Yesterday Pal Dave dug into the DC archives to pinpoint the Greatest Month in Comics, cardiology which inspired a certain little stuffed bull to expand Dave’s research into the Marvel realm. I guess that leaves it up to me to complete the Silver Age trifecta with a look at what the Nutmeg State’s number one comics publisher was up to at the time.

Those gussied up city-slickers at Marvel and DC may have played some strong hands during that legendary month, but the fine folks at Charlton Comics (“The Tarpaper Shack of Ideas”) had a deck full of aces up their sleeves during the February of 1966 (or thereabouts. Timeliness — like competent lettering — wasn’t really Charlton’s strong suit.)

In the pages of Captain Atom #79, Charlton’s flagship “action hero” met his match in the form of the fearsomely stylish Dr. Spectro and his rainbow of EVIL

…while over in Blue Beetle #54, Nobody’s Favorite’s alum Dan Garrett pitted his mystical scarab (and prominent spare tire) against the most overconfident floating eyeball in comic book history.
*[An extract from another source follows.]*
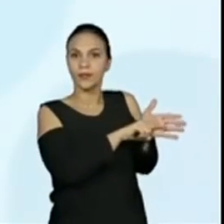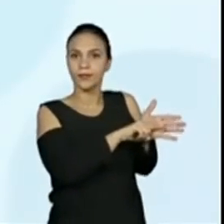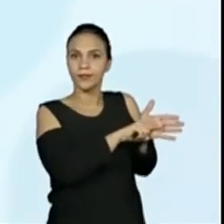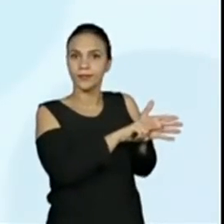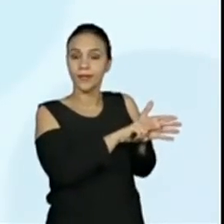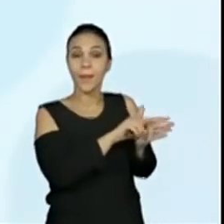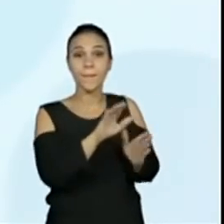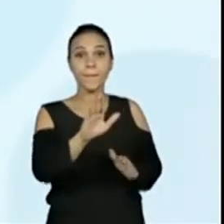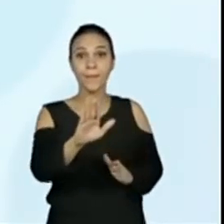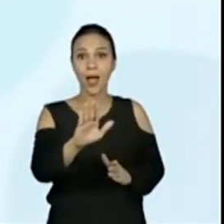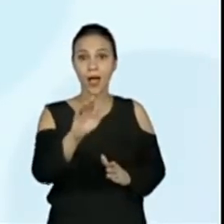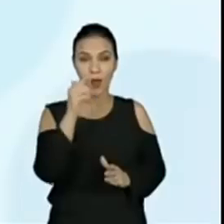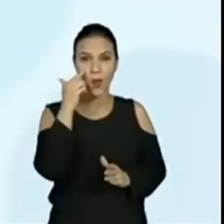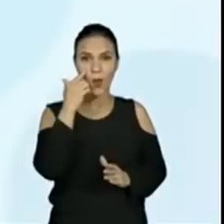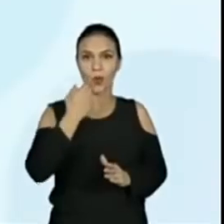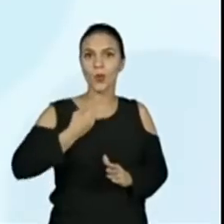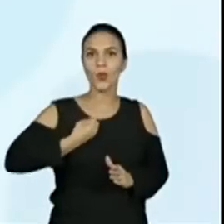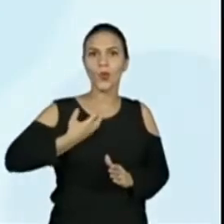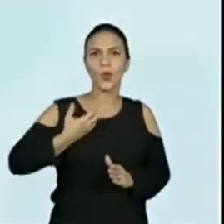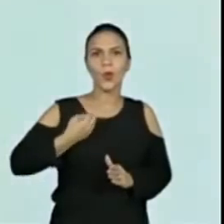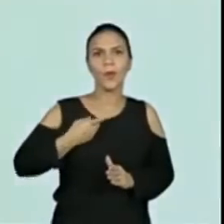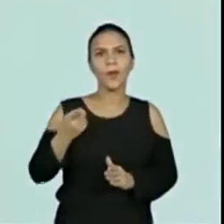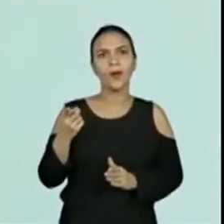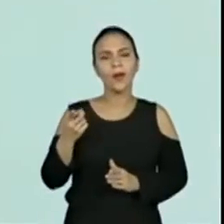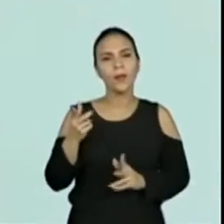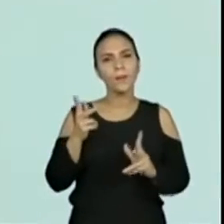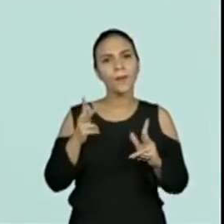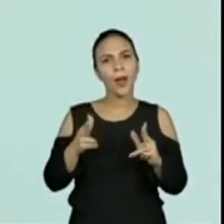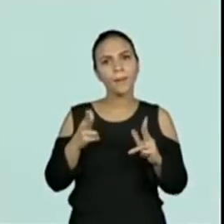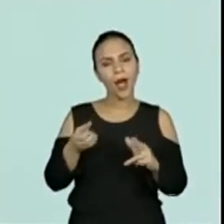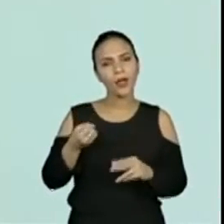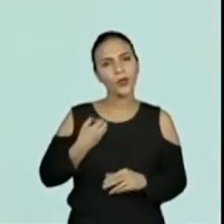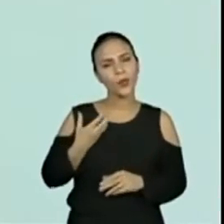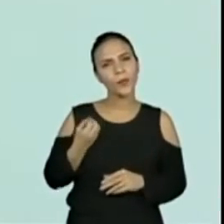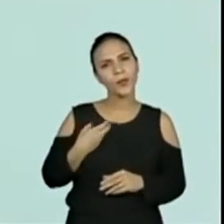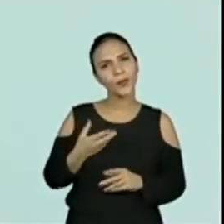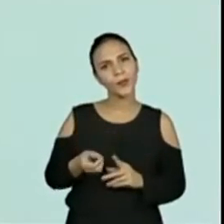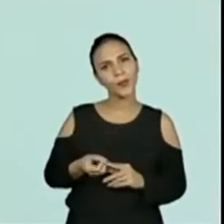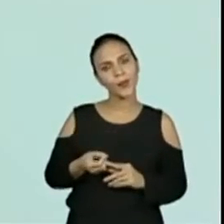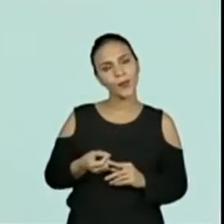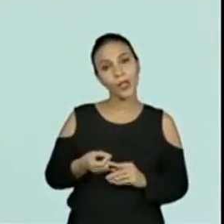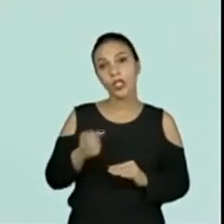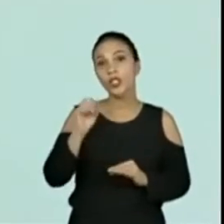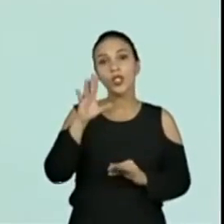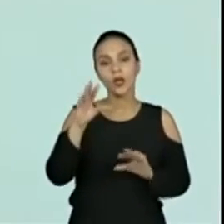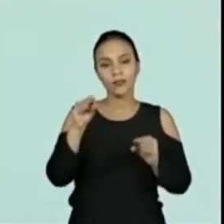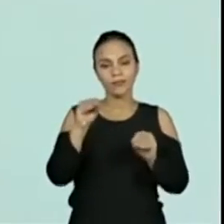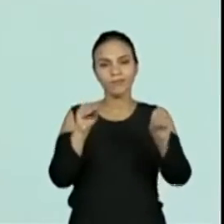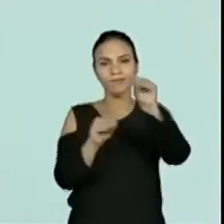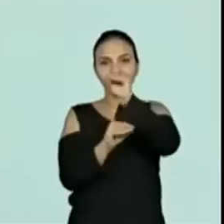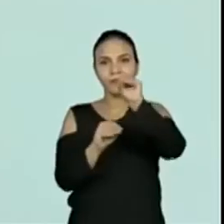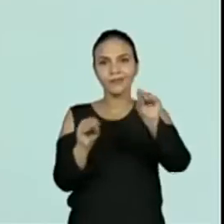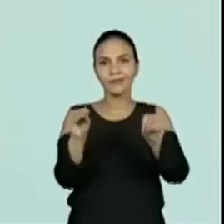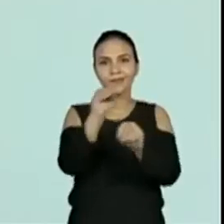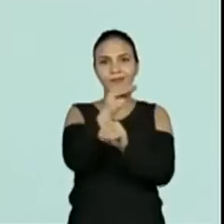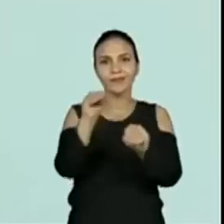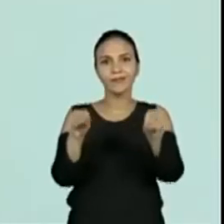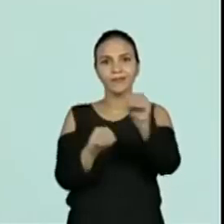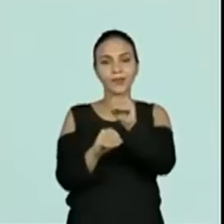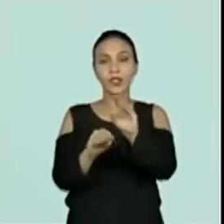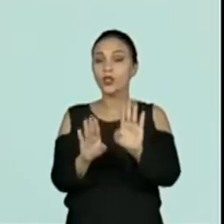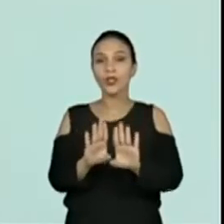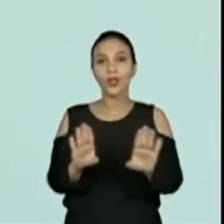Mas observe que os números utilizados são os mesmos. A gente alterou a posição dos números e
If that wasn’t pulse-pounding enough, the first issue of Peter Cannon…Thunderbolt saw the titular hero take on a rogue tyrannosaur — with only a pair of short-shorts and artist Pete Morisi’s poor grasp of perspective standing between Cannon and certain doom.

Over in the shadowy world of international espionage and dubious prosthetics, the metal-handed Sarge Steel was at work foiling the schemes of the sultry Roja (a.k.a. Agent 38 Double D) in Sarge Steel #7 while Herbie the Fat Fury (in an uncredited cameo) stood back and enjoyed the cleavage show.

Of course, it wasn’t all high-stakes action that month. Who can forget the tragic introduction of the Well-Mannered Killer Robot in Son of Vulcan #50?

Or the oft-cited “Love on a High Wire” from Teen-Age Love #46, where a young aerialist must decide between her high-flying lifestyle and the stifling love of an insecure, square-jawed Young Republican?

DC may have had the Weirdo Legionnaire and Marvel the most-acclaimed Spider-Man story ever published, but with such compelling material as this…

…it seems pretty clear to me who the top dog in the Greatest Month in Comics stakes truly was.

One Response to “Best Comics Month Ever: Straight outta Connecticut”

  1. Kid Kyoto

    You sir have just added to the sum of human knowledge.